A meaningful monitoring arrangement, however, is difficult to install. The electronic sensors that are required need to be manufactured just for this application and they are expensive. They also need to be securely housed underground and provided with power supply. And then, they need to be connected by a communication line to a central control station, so that their data can be collected and processed. Providing such facilities in sufficient numbers to obtain useful information is expensive and time consuming. It is in this context that the team writing in Nature Communications reports a trial where the existing optical fibre network was used to collect seismic data in south-west Iceland, a region with known seismic and volcanic activity. The trial was able to collect data at a very fine, 4-metre spacing and continuously monitor structural features with very high resolution.

The optical fibre used for communications is a thin glass capillary, which guides laser beams along its length. The Laser beams traverse the fibre by reflecting off its sides at a glancing angle. Rapid, electronic switching of the beam off and on allows digital data to be transmitted with great speed and accuracy. By using different glancing angles, many beams of light can be sent at the same time and a cable with a bundle of fibres can carry huge data. As no electric current is involved, the information in the cable is not affected by external fields, like power lines, and this is an added advantage. The bundles of fibres are packed into tubes of made of plastics and steel mesh, for strength. The cables are then laid in channels buried in the ground, to carry digital data for hundreds of kilometers.

Another advantage of optical fibres is that there is negligible loss of signal strength. There is, however, some loss, and this occurs because there is a small back reflection when the laser beam bounces off the sides of the fibres. This loss is made good by inserting repeaters, which pick up weakened signals and pump them back in with full strength.

While back reflection thus needs to be compensated, the same feature is useful in detecting seismic disturbances along the route where the optical cable is laid. Instrumentation at the transmitting end of the cable can detect this back reflected signal and from the timing of detection, the spot of reflection can be located. In fact, the location can be extremely exact, as close as correct to 1 meter to 10 meter.

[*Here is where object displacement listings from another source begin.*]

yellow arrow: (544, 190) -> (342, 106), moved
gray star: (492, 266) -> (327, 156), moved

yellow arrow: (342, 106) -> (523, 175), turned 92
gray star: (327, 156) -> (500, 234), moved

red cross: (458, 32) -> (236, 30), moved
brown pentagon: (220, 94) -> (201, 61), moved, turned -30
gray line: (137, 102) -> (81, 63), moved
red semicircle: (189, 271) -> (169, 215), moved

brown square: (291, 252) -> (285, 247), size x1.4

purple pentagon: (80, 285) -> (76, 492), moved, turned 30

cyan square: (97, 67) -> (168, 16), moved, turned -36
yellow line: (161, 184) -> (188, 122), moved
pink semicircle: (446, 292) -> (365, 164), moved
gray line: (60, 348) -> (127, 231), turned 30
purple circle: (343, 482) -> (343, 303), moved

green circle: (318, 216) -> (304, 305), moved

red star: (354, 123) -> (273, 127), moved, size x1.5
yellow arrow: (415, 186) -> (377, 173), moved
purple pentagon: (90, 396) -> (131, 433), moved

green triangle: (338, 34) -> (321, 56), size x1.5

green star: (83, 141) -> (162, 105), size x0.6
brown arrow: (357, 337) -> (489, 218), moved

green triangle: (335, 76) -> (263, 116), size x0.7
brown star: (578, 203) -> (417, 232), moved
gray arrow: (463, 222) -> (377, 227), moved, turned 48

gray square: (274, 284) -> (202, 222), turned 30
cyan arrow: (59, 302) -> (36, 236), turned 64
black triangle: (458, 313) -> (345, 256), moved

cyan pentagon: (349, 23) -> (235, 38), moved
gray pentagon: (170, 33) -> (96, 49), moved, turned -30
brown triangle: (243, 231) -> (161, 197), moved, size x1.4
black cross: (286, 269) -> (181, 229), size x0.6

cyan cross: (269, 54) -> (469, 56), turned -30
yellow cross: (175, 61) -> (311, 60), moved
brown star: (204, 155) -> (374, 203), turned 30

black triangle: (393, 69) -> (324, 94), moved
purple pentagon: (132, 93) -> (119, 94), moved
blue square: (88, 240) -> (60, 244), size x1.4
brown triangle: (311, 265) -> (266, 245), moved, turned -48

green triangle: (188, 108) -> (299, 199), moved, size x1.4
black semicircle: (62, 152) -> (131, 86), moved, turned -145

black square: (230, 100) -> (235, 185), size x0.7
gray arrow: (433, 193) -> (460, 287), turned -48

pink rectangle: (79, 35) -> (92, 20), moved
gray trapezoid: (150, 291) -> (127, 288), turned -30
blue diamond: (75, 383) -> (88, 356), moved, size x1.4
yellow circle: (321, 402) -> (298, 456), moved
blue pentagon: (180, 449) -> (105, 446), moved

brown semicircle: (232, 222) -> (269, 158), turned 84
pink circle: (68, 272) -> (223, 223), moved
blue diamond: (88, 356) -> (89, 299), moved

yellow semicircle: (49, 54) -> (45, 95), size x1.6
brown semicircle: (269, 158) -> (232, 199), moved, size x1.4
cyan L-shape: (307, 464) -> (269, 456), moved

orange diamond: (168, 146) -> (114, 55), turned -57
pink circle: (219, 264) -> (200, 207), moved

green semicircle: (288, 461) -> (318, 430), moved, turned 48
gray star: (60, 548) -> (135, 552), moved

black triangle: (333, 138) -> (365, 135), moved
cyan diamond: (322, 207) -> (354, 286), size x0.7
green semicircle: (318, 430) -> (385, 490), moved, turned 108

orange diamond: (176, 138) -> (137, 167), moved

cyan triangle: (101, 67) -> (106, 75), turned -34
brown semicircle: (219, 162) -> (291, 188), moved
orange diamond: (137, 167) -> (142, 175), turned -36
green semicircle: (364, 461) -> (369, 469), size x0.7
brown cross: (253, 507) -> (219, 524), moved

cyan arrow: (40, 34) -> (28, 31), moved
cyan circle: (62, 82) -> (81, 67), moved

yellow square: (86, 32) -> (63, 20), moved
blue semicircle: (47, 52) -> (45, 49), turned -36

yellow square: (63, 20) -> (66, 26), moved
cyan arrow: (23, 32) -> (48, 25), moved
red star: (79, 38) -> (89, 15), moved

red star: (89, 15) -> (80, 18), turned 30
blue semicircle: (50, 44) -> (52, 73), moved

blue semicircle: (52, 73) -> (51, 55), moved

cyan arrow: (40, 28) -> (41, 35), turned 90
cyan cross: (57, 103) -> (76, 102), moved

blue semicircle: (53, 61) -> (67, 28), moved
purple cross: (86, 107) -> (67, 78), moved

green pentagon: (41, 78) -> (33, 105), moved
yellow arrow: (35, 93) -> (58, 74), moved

Now, when a seismic wave passes, the earth that the wave passes through is compressed and stretched for an instant. As the optical fibre cable that is laid in earth is also stretched or compressed, this affects the back reflection of the laser beam that is passing through the cable. The movement is exceedingly slight, but the wavelength of the laser beam in the cable is so small that change is easily detected. Monitoring the back signal is thus a way of continuously watching for seismic disturbances. As optical fibres are now extensively laid, back reflection monitoring can be a sensitive medium for detecting and measuring seismic activity over wide areas.

The authors of the paper report that they tried the method out over a 15 km optical fibre cable length. The data from back scattering records enables segregation of the low frequency waves and the high frequency waves. Man-made disturbances, like traffic rumble or impacts due to power stations, pipelines, and so on give rise to high frequency seismic waves, while waves arising from earthquakes are low frequency. This is also the case because waves from earthquakes come from long distances. High frequency components are thus lost to scattering and only the low frequency part remains.

The data picked up by the 15 km piece of cable was able to make out the different source of seismic signals, including local earthquakes, quakes at intermediate distances and signals from very large distances. The team then verified the detections against the signals picked up by conventional sensors in the same area as the stretch of cable. The signals in the conventional sensors were also used to validate and calibrate the signals detected by the cable.

The trials carried out “point to the extraordinary potential of this technology for new applications in earth hazard assessment and exploration all over the world,” the team says in the paper.